Es war ja schon wirklich öde, den ganzen verkappten Frauenverächtern zuzuhören, die von ihrer Angst berichten mussten, in Zukunft von einer Ärztin (aka Quotenfrau) behandelt zu werden - so, als sei die Aufnahmeprüfung die einzige Prüfung, die man im ganzen Medizinstudium absolvieren müsste ^^
Sie haben Recht, diese ganzen patriarchalen Männern, die sich für Frauen in den Kampf werfen, werden dann endlich ihren Mund halten und sich ein neues Thema suchen, bei dem sie den schützenden, großen, starken Mann mimen können. Die Wehrpflichtdebatte wäre eine Möglichkeit, also los hopp auf und hol's Balli.

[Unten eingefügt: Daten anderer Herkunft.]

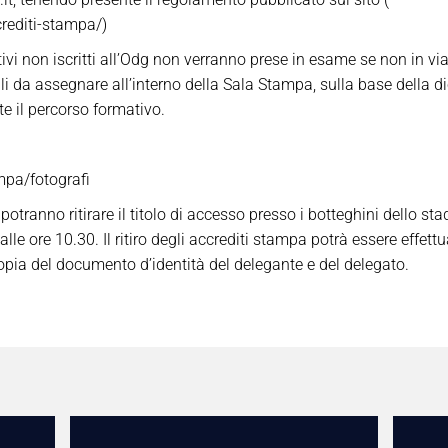
ccrediti-stampa/)
ivi non iscritti all’Odg non verranno prese in esame se non in via
i da assegnare all’interno della Sala Stampa, sulla base della di
te il percorso formativo.
ampa/fotografi
ati potranno ritirare il titolo di accesso presso i botteghini dello
lle ore 10.30. Il ritiro degli accrediti stampa potrà essere effet
opia del documento d’identità del delegante e del delegato.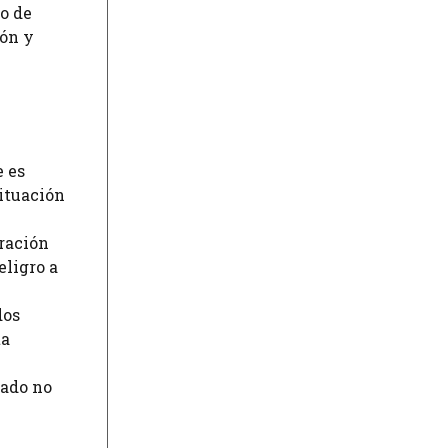
o de
ión y
 es
situación
ración
ligro a
dos
ta
ado no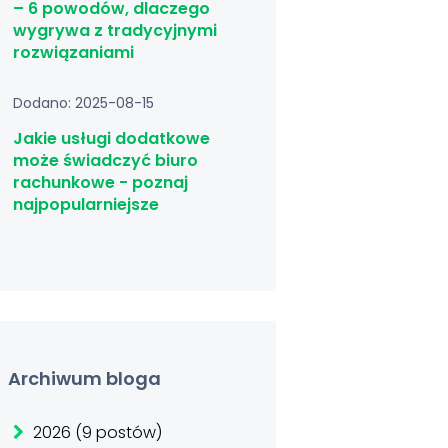
– 6 powodów, dlaczego
wygrywa z tradycyjnymi
rozwiązaniami
Dodano: 2025-08-15
Jakie usługi dodatkowe
może świadczyć biuro
rachunkowe - poznaj
najpopularniejsze
Archiwum bloga
2026 (9 postów)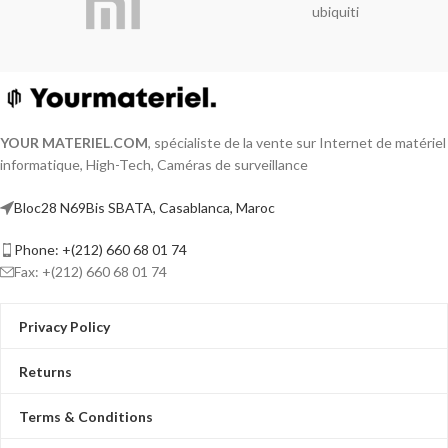
ubiquiti
YOUR MATERIEL
.
COM
, spécialiste de la vente sur Internet de matériel
informatique, High-Tech, Caméras de surveillance
Bloc28 N69Bis SBATA, Casablanca, Maroc
Phone: +(212) 660 68 01 74
Fax: +(212) 660 68 01 74
Privacy Policy
Returns
Terms & Conditions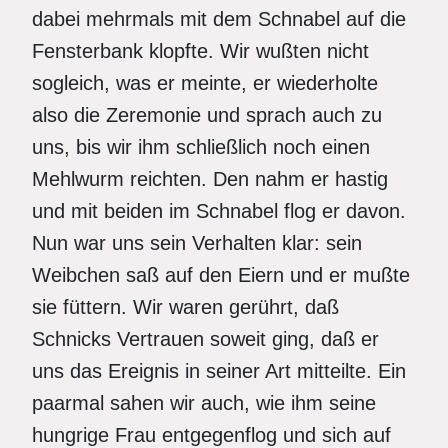
dabei mehrmals mit dem Schnabel auf die
Fensterbank klopfte. Wir wußten nicht
sogleich, was er meinte, er wiederholte
also die Zeremonie und sprach auch zu
uns, bis wir ihm schließlich noch einen
Mehlwurm reichten. Den nahm er hastig
und mit beiden im Schnabel flog er davon.
Nun war uns sein Verhalten klar: sein
Weibchen saß auf den Eiern und er mußte
sie füttern. Wir waren gerührt, daß
Schnicks Vertrauen soweit ging, daß er
uns das Ereignis in seiner Art mitteilte. Ein
paarmal sahen wir auch, wie ihm seine
hungrige Frau entgegenflog und sich auf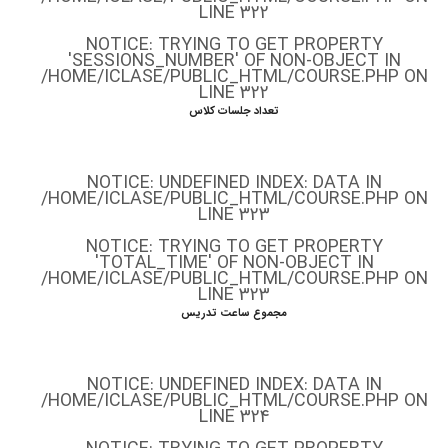
LINE
322
NOTICE
: TRYING TO GET PROPERTY
'SESSIONS_NUMBER' OF NON-OBJECT IN
/HOME/ICLASE/PUBLIC_HTML/COURSE.PHP
ON
LINE
322
تعداد جلسات کلاس
NOTICE
: UNDEFINED INDEX: DATA IN
/HOME/ICLASE/PUBLIC_HTML/COURSE.PHP
ON
LINE
323
NOTICE
: TRYING TO GET PROPERTY
'TOTAL_TIME' OF NON-OBJECT IN
/HOME/ICLASE/PUBLIC_HTML/COURSE.PHP
ON
LINE
323
مجموع ساعت تدریس
NOTICE
: UNDEFINED INDEX: DATA IN
/HOME/ICLASE/PUBLIC_HTML/COURSE.PHP
ON
LINE
324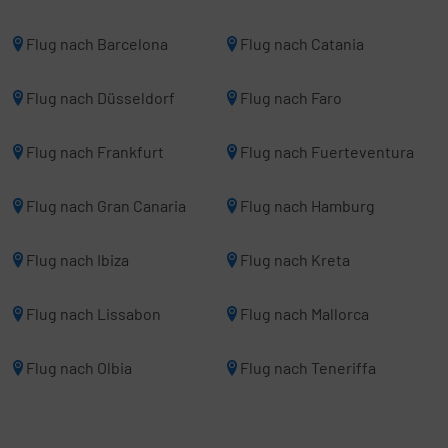
Flug nach Barcelona
Flug nach Catania
Flug nach Düsseldorf
Flug nach Faro
Flug nach Frankfurt
Flug nach Fuerteventura
Flug nach Gran Canaria
Flug nach Hamburg
Flug nach Ibiza
Flug nach Kreta
Flug nach Lissabon
Flug nach Mallorca
Flug nach Olbia
Flug nach Teneriffa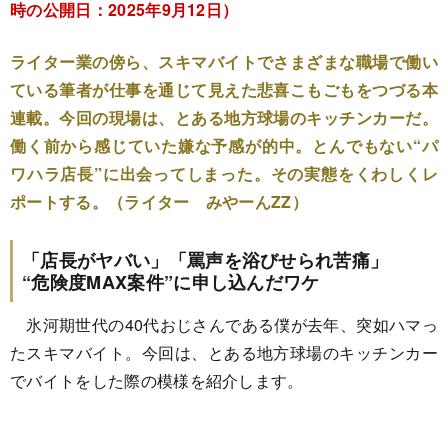
時の公開日：2025年9月12日）
ライター業の傍ら、スキマバイトでさまざまな職場で働い
ている筆者が仕事を通じて見えた悲喜こもごもをつづる本
連載。今回の現場は、とある地方球場のキッチンカーだ。
働く前から感じていた嫌な予感が的中。とんでもない“パ
ワハラ店長”に出会ってしまった。その実態をくわしくレ
ポートする。（ライター みやーんZZ）
「店長がヤバい」「罵声を浴びせられ苦痛」
“危険度MAX案件”に申し込んだワケ
氷河期世代の40代おじさんである僕が去年、突如ハマっ
たスキマバイト。今回は、とある地方球場のキッチンカー
でバイトをした際の模様を紹介します。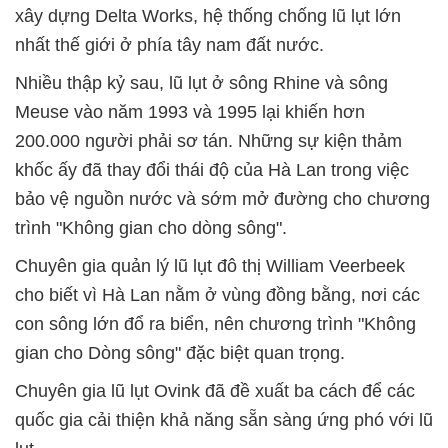
xây dựng Delta Works, hệ thống chống lũ lụt lớn
nhất thế giới ở phía tây nam đất nước.
Nhiều thập kỷ sau, lũ lụt ở sông Rhine và sông
Meuse vào năm 1993 và 1995 lại khiến hơn
200.000 người phải sơ tán. Những sự kiện thảm
khốc ấy đã thay đổi thái độ của Hà Lan trong việc
bảo vệ nguồn nước và sớm mở đường cho chương
trình "Không gian cho dòng sông".
Chuyên gia quản lý lũ lụt đô thị William Veerbeek
cho biết vì Hà Lan nằm ở vùng đồng bằng, nơi các
con sông lớn đổ ra biển, nên chương trình "Không
gian cho Dòng sông" đặc biệt quan trọng.
Chuyên gia lũ lụt Ovink đã đề xuất ba cách để các
quốc gia cải thiện khả năng sẵn sàng ứng phó với lũ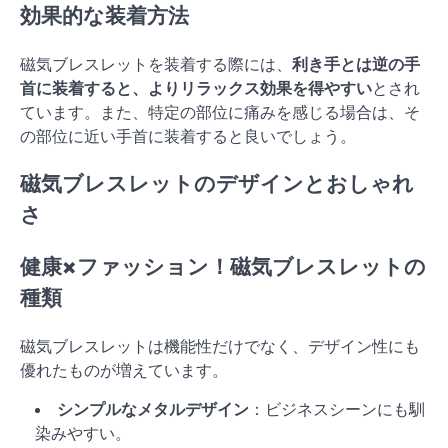
効果的な装着方法
磁気ブレスレットを装着する際には、
利き手とは逆の手
首に装着すると、よりリラックス効果を得やすい
とされ
ています。また、特定の部位に痛みを感じる場合は、そ
の部位に近い手首に装着すると良いでしょう。
磁気ブレスレットのデザインとおしゃれ
さ
健康×ファッション！磁気ブレスレットの
種類
磁気ブレスレットは機能性だけでなく、デザイン性にも
優れたものが増えています。
シンプルなメタルデザイン
：ビジネスシーンにも馴
染みやすい。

Der aktuelle Test benachteiligt allgemein keine Frauen, sondern zeigt, daß Frauen mit österreichischem Maturazeugnis (im Schnitt) schlechter für das Medizin-Studium geeignet sind als (österreichische) Männer. Deutsche und Schweizer BewerberInnen sind (wieder im Schnitt) sowieso besser als Österreicher (lt. den Testergebnissen) - ohne Gendergap.